Clarkson's at 'best' in fake photo, editor says

Want to be happier, more spiritually fulfilled, truer to yourself? Then forget about reality. Embrace consumer-driven fantasy as a way of life.

That's the real message behind an extraordinary blog entry from Self magazine editor-in-chief Lucy Danziger justifying her decision to reduce American Idol legend Kelly Clarkson's body by about a half dozen sizes on the mag's September cover.

For the record, Danziger told ABC News yesterday, "We didn't make her look thinner. I added a little height because I wanted the impact of that cover." 'Course, Kelly would have to be upward of 8 feet tall to look that svelte.

Clarkson is the latest in a long line of celebs cruelly mocked by gossip rags for her weight - celebs who have gone through the indignity of having to apologize for their bodies include Oprah, Kim Kardashian, Kirstie Alley and Jennifer Love Hewitt.

Although she has yet to comment on Danziger's blog, Clarkson did say in January that she was embarrassed that her record company had similarly retouched her CD cover. (One wonders why she didn't insist they change it back?)

Danziger seems oblivious to the irony that Clarkson's faked body appears on the cover of Self's "Total Body Confidence Issue," in which Clarkson attacks the image bullies.

"When people talk about my weight, I'm like, 'You seem to have a problem with it; I don't, I'm fine!' " she says.

Titled "Pictures that please us" (apparently Self's editorial policy), Danziger's essay on Self.com reads more like a Dadaist manifesto than an editorial defense. It's filled with all manner of self-contradiction, equivocation, and mystification.

"Of course we do retouching," Danziger concedes. "We correct color and other aspects of the digital pictures." She says nothing about correcting a person's entire body.

The altered pic better represents Clarkson's "strong and confident" spirit - especially when it comes to her body-acceptance, according to the Self editor.

"Kelly says she doesn't care what people think of her weight," Danziger says. (Um, so why give her a fake bod?) "So we say: That is the role model for the rest of us."

Channeling Plato, who believed actual beings were secondhand copies of their idea, Danziger claims that the photographic lie makes Clarkson "look her personal best." And she claims "this photo is the truest" the mag has published.

So, I'm totally justified in thinking that at my personal best, I'm the image of Robert Pattinson? Shame it doesn't seem so when I look in the mirror.

"The truest beauty is the kind that comes from within," Danziger concludes.

Some Self readers are up in arms about Danziger's peculiar reasoning.

"This is the definition of hypocritical," reads one of the 256 reader comments that had been posted by yesterday afternoon. Only a handful are remotely positive.

Danziger does have a point when she insists that unlike real news outlets, Self never claims to give us "a true-to-life snapshot" of the world.

Its real mission?

Ads. Ads. Ads.

And more ads.






Many of the mag's stories are little more than thinly disguised advertorials.

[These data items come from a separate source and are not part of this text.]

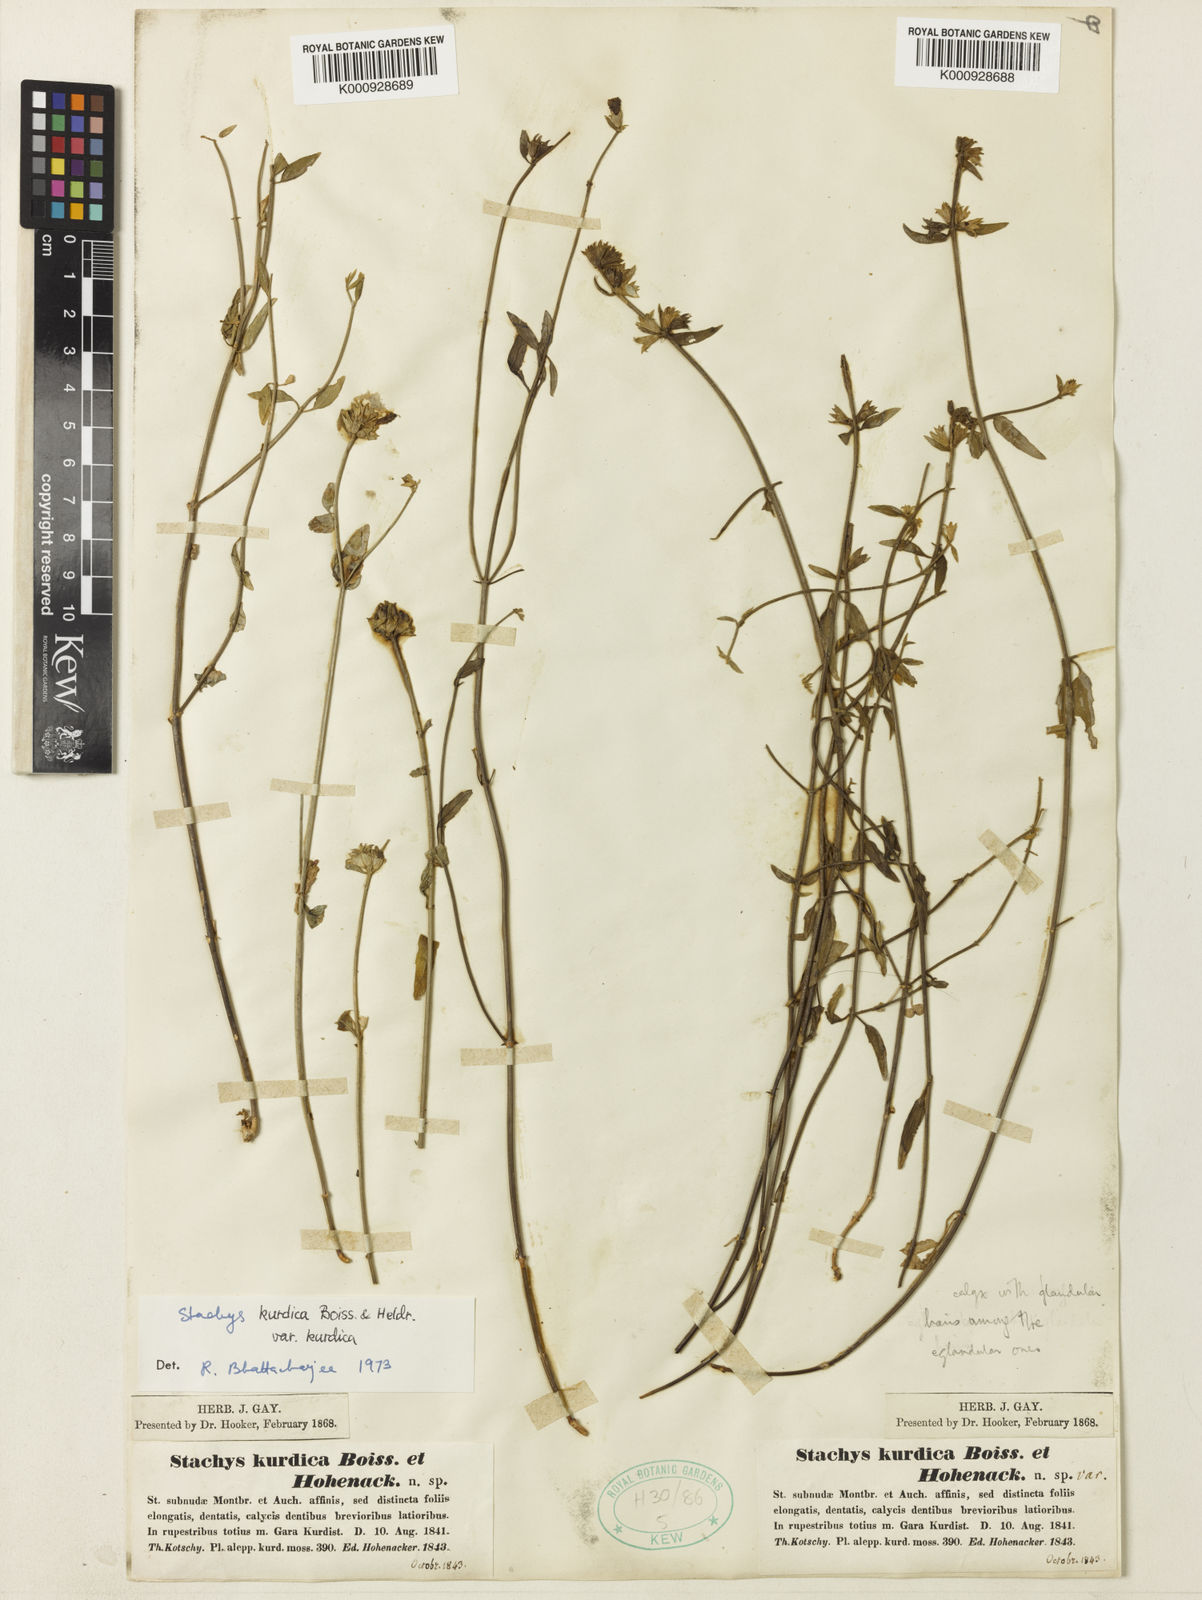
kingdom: Plantae
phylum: Tracheophyta
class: Magnoliopsida
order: Lamiales
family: Lamiaceae
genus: Stachys
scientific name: Stachys kurdica
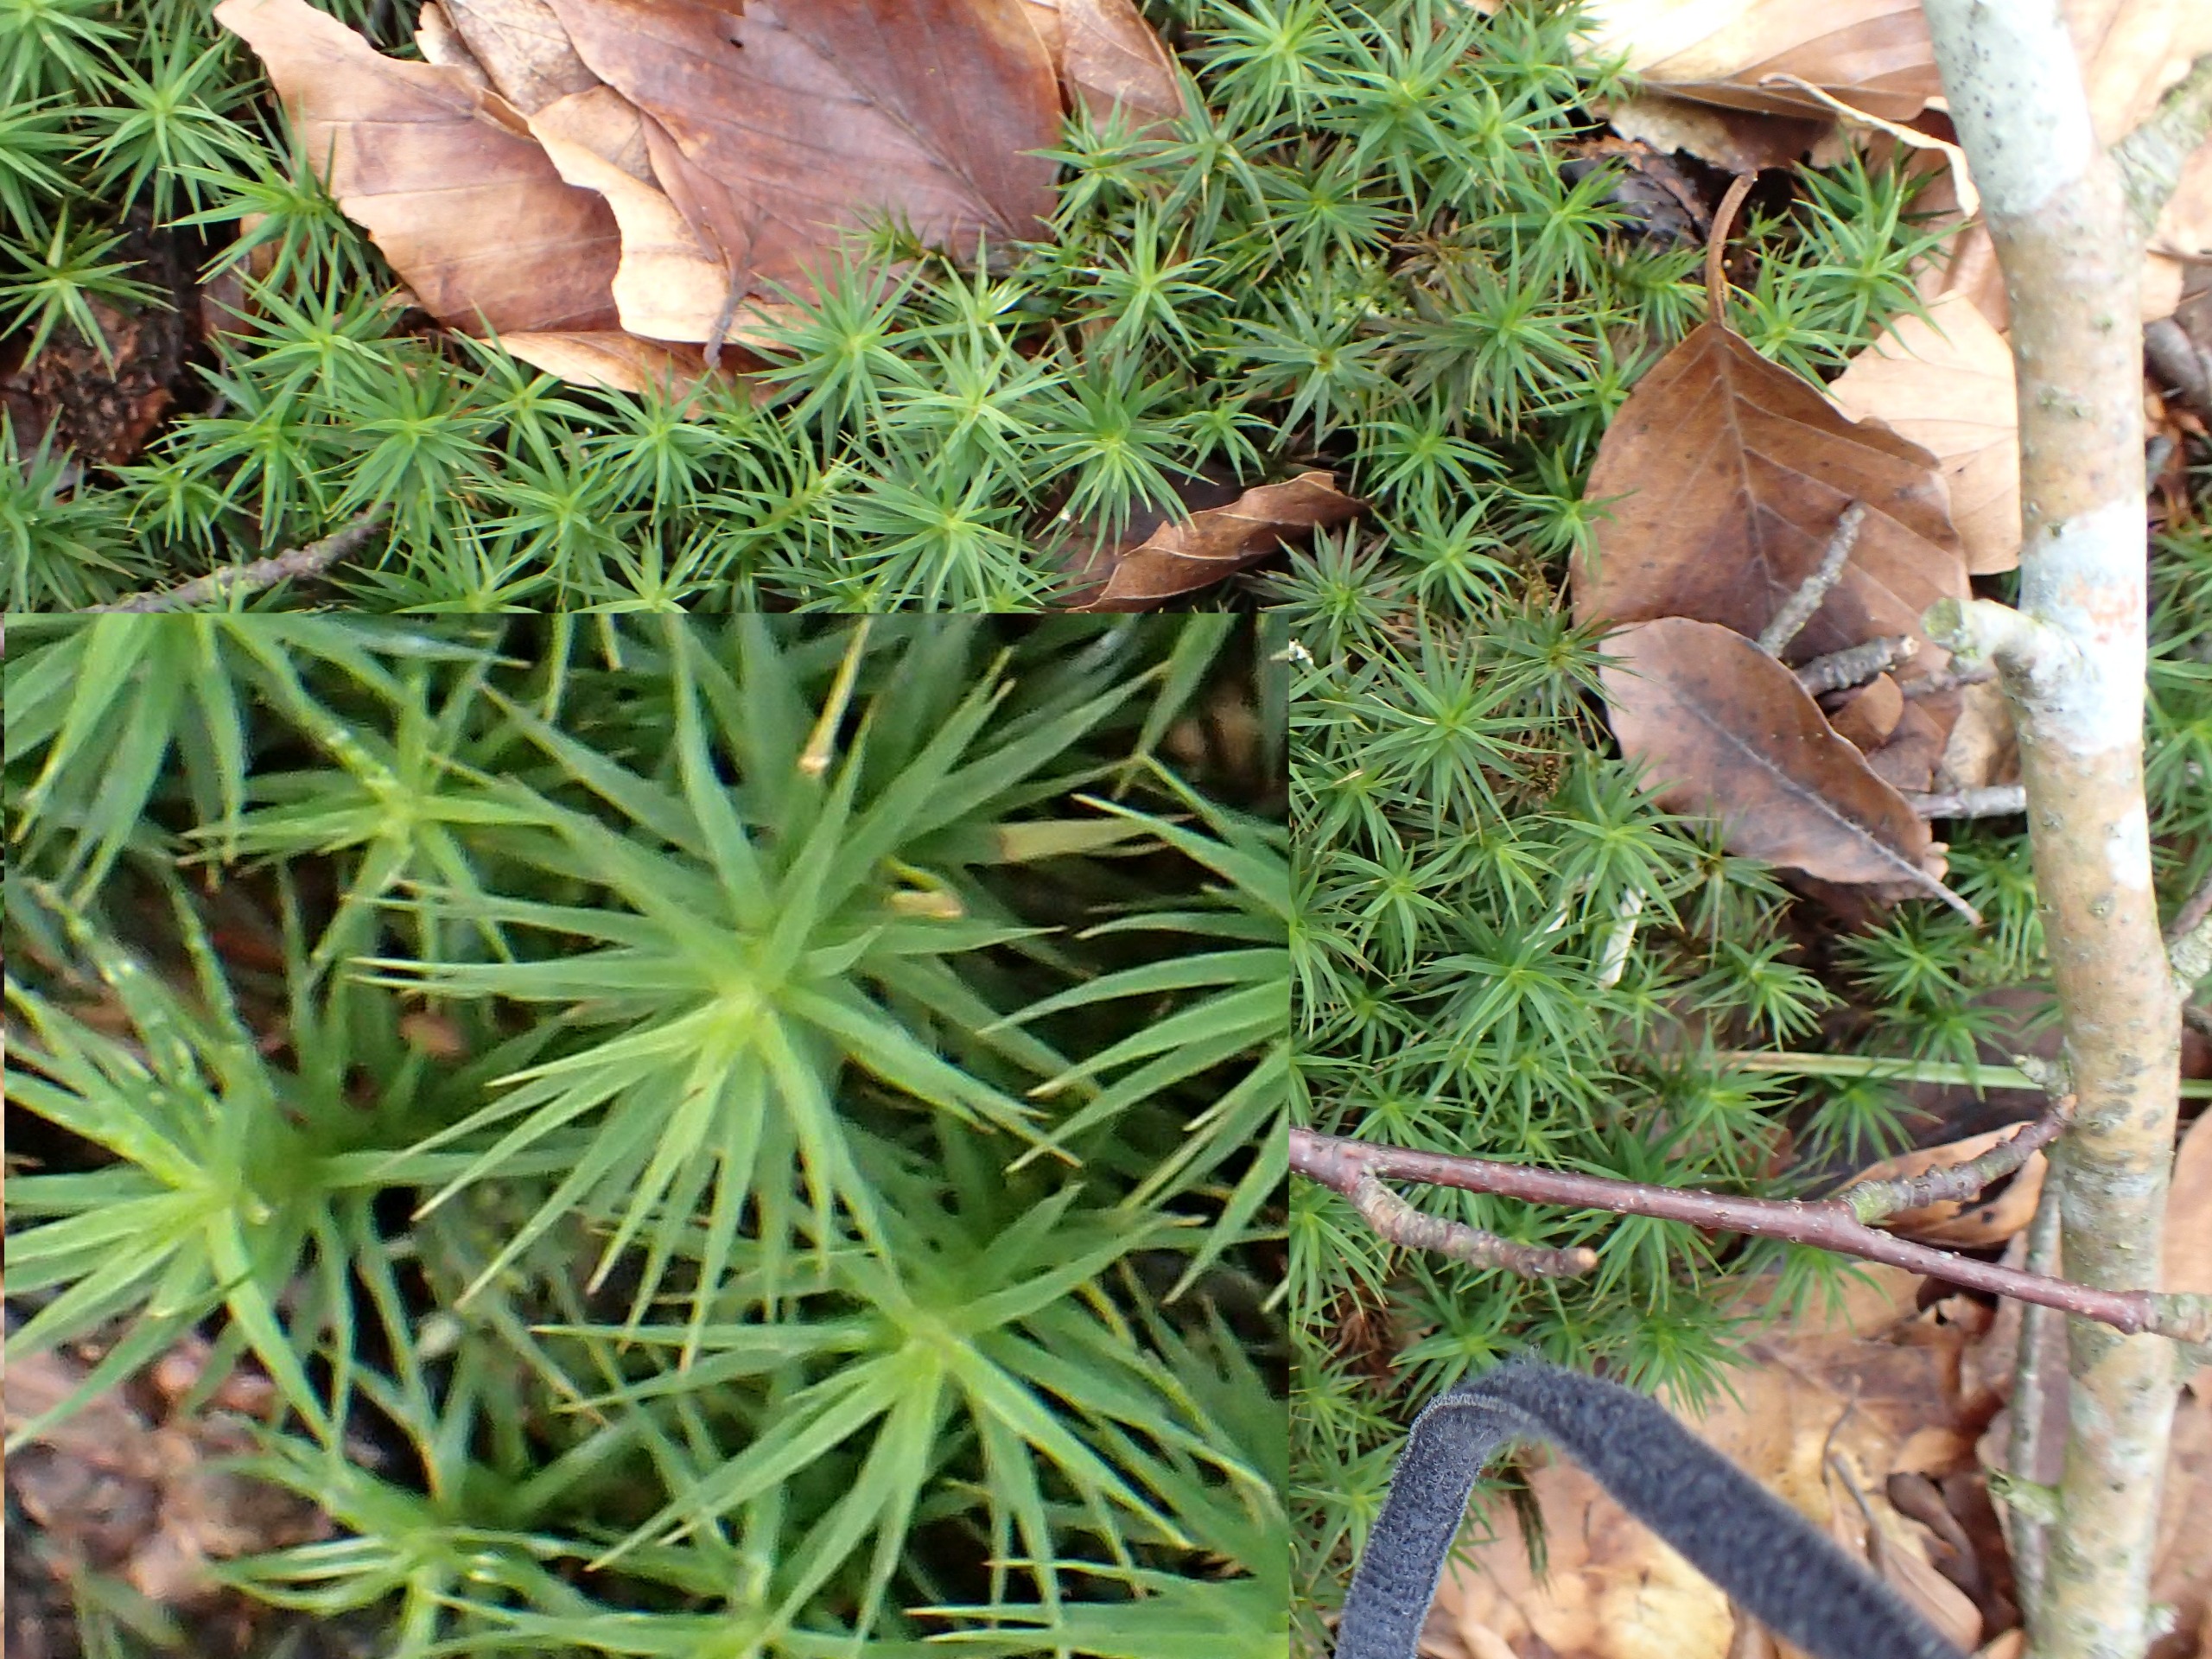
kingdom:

So when Danziger asserts that the ideal, untrue, manipulated, fictional images in Self are meant to "inspire women to want to be their best," she's talking about the fantastical, mythic best pushed on us by corporate marketing.

Danziger preaches the Gospel of Consumerism. Danziger not only spreads the Gospel, she seems to be a true convert. In a creepy section of the blog, she admits that she used to regularly retouch her personal photos.

She writes that after completing a marathon five years ago, she was upset that her "hips looked big in some of the photos." So, she asked her "art department to shave off a little."

Unwittingly, Danziger has pulled back the curtain on the darker aspects of marketing, including its power to manipulate otherwise intelligent, confident individuals and its druglike power to transport us to an illusionary world where we are in control of our lives, our jobs, our families, our health.

Anything that doesn't fit into that bubble can just be retouched.